Ridurre il rischio non significa certezza di non sviluppare il tumore, ma che la probabilità che compaia è ridotta. Aumentano invece il rischio il sovrappeso e l’obesità, per due ragioni. Primo: la cellula adiposa produce estrone, un estrogeno cattivissimo perché interagisce con i recettori ormonali di tipo alfa, che promuovono la proliferazione delle cellule della mammella e dell’endometrio, lo strato interno dell’utero. Nelle donne obese il rischio di tumori al seno e all’utero può triplicare. Secondo: le cellule adipose malate (il grasso “bianco”, responsabile anche della cellulite) producono migliaia di molecole infiammatorie, che aumentano il rischio di tumori, ma anche di infarti e di demenza.
Più siamo infiammate, più siamo malate o a rischio di malattie serie. Eppure le donne hanno paura delle terapie ormonali sostitutive (TOS), che negli studi più negativi mostrano un aumento di rischio di tumore al seno dell’1 per mille, e non hanno paura del proprio grasso, molto più pericoloso!

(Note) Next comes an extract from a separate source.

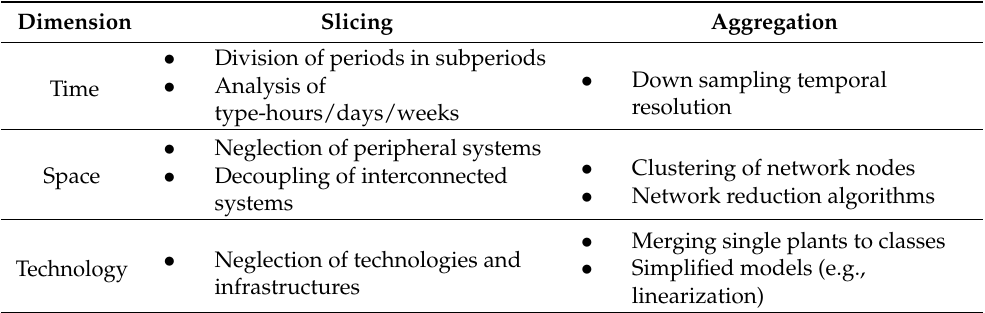
Table 2. Model reduction techniques based on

Aumentano il rischio di tumori al seno anche la sedentarietà, l’eccesso di zuccheri, lieviti e alcol, il fumo, il non aver avuto figli o averli avuti tardi, e il non averli allattati.
Prevenzione primaria significa dunque ridurre i fattori di rischio e promuovere e praticare i fattori protettivi, come l’attività fisica, un’alimentazione sobria e bilanciata, la riduzione dello stress. Nelle donne portatrici di alterazioni genetiche (BRCA1, Breast Cancer 1, e BRCA2, Breast Cancer 2), che aumentano del 60-80% il rischio di tumori al seno e del 60% il rischio di tumori all’ovaio, la prevenzione primaria comporta scelte radicali, emotivamente molto difficili: togliere entrambe le mammelle (mastectomia bilaterale profilattica), tube e ovaie (annessiectomia bilaterale profilattica), con conseguente menopausa precoce “iatrogena”, ossia dovuta a cure mediche. Scelte impegnative e dolorose, quanto più la donna è giovane. Ma è meglio togliere organi ad altissimo rischio, e restare vive, che non tenerli con un rischio elevato di tumori aggressivi e potenzialmente fatali, come bene ha fatto Angelina Jolie, che aveva questi geni malati.
La prevenzione secondaria è la diagnosi precoce: il tumore è già comparso, ma è diagnosticato quando è ancora piccolo e ben curabile. Attenzione: un tumore alla mammella di 1 centimetro cubo ha già un miliardo di cellule, ed è iniziato dieci, anche quindici anni prima! Questo perché il tempo di moltiplicazione di una cellula tumorale mammaria varia tra 120 e 150 giorni (4-5 mesi). Questo tumore ha una lunga fase “carsica”, nascosta, in cui è già presente ma non è ancora visibile. Diventa visibile alla mammografia quando ha raggiunto i 4-5 millimetri di diametro o più. Quindi, quando la mammografia è negativa, ossia non evidenzia tumori, non dovremmo dire; «Tranquilla signora, non c’è nulla», bensì: «Non c’è nulla di visibile con questa tecnica». Ecco perché è raccomandabile fare la mammografia ogni anno. Se la facciamo ogni due, quei tumori ancora piccoli diventano visibilissimi e già “grandi” due anni dopo (cosiddetti “cancri di intervallo”), perché la crescita delle cellule tumorali è esponenziale.
Migliorare la diagnosi precoce, e quindi la prevenzione secondaria, è possibile incoraggiando le donne a fare annualmente il controllo senologico, utilizzando metodiche con maggiore potere di risoluzione (che vedono cioè tumori più piccoli) e/o combinando metodiche con cause di errore diverse (per esempio mammografia ed ecografia), così da migliorare la affidabilità diagnostica. La prevenzione terziaria è invece la diagnosi tempestiva delle metastasi. Prevenzione sì, dunque, ma con chiarezza di obiettivi e massimo impegno nella prevenzione primaria, che dipende da noi.